The Chiefs then moved to a touchdown in just 1:40. Patrick Mahomes capped it with 27-yard TD scramble which qualified as the most disappointing defensive play of the Titans’ three-game winning streak.
Derick Roberson chased and dived coming up short and Rashaan Evans got burned by a slight stutter move. Then Tramaine Brock was way too eager to punch the ball loose and way under-focused on getting Mahomes on the ground.
Big-time players make big-time plays in big-time games ? pic.twitter.com/ZC8Ts5dHqK
— Kansas City Chiefs (@Chiefs) January 19, 2020
Kansas City was up 21-17 and would never relinquish the lead.
“In a perfect world, yes, I say, ‘Hey Arthur (Smith), this has to be the last drive of the half,’ absolutely,” Mike Vrabel said. “That did not happen. It does not mean that the game was over. I felt like we still battled and competed, but that certainly was a big series for them.”

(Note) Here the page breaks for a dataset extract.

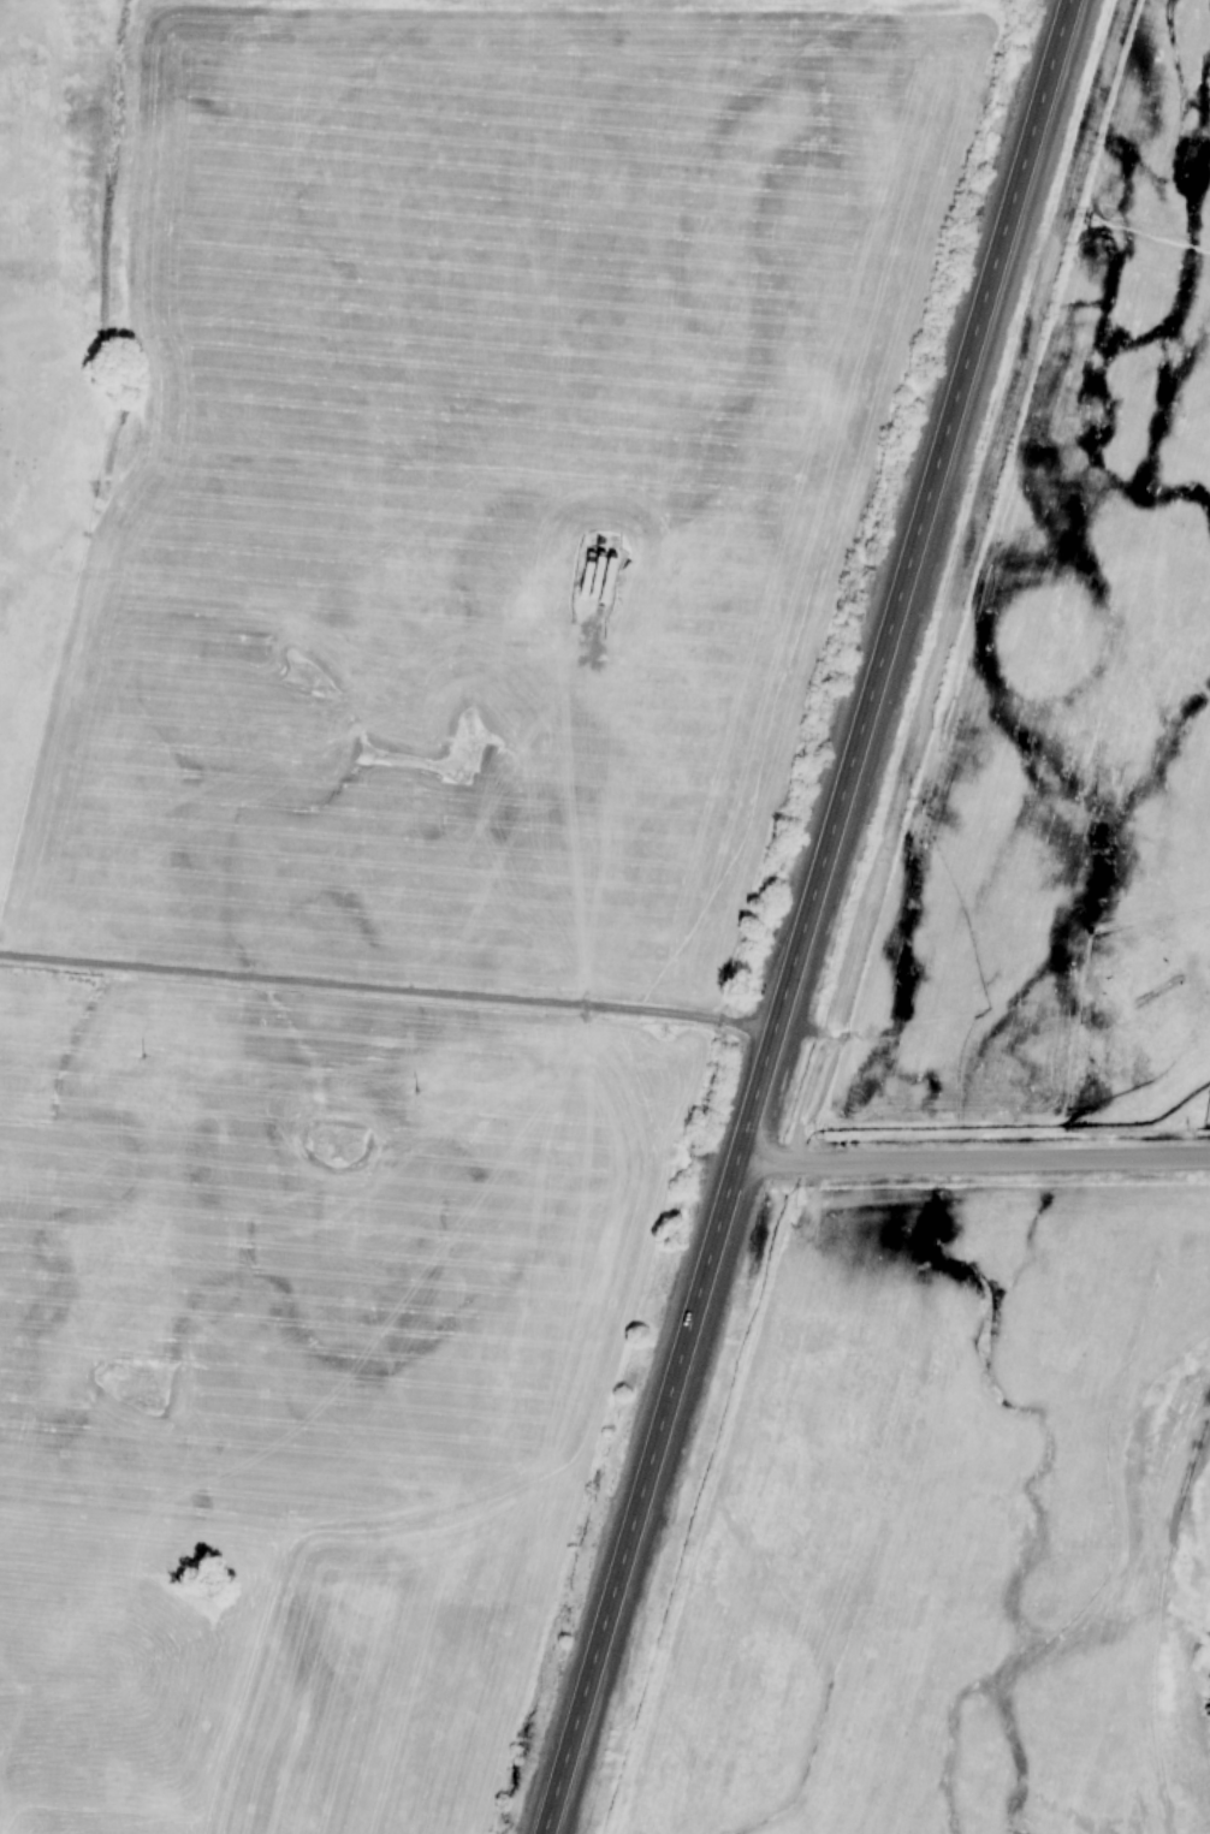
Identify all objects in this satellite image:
building: (597, 564)
road: (806, 917)
road: (388, 984)
road: (973, 1158)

The fear was the Chiefs would come out and take the third-quarter kickoff and build on it. They actually happily took a stalemate during which Tennessee managed only six offensive plays and 21 yards.
Arrowhead was rocking as things moved into the fourth quarter, and the Chiefs were up 28-17 two plays in and 35-17 a bit later after a 60-yard Mahomes to Sammy Watkins bomb.
Things had slipped away from the visitors, with the Chiefs getting the dynamic quarterback play and speed on offense they rely on. The Titans failed to sufficiently slow it and simply did not manage to keep up.
"They played an exceptional game," Evans said.
In the Week 10 regular-season win over the Chiefs in Nashville, Mahones was coming back from a knee injury and didn’t run and the Titans got a defensive score on an Evans fumble return, as well as a massive field goal block by Joshua Kalu.
Those sorts of plays didn’t arrive in this one, where there were no turnovers and clean special-teams play.
The Chiefs did some major drive-extending by converting seven of 11 third and fourth downs, while the Titans were a more modest five-for-13. Mahomes ran eight times for 53 yards and threw on the move plenty as he hit on 23 of 35 attempts for 294 yards and three scores.
“(Mahomes) is a great player, Andy Reid is a great coach, they have a great scheme, they have a great play-caller – all of the above,” Kenny Vaccaro said. “They deserve it. He put up 51 down 24-0. He’s a great, great player., He’s former MVP of the league., It is was it is.
“The speed is a factor, but his legs are a factor too. He can back up 20 yards and still make the ball go 50 yards. It doesn’t matter how fast they are. You can’t cover forever. They can run 4.9. He can go to any team and be slinging it.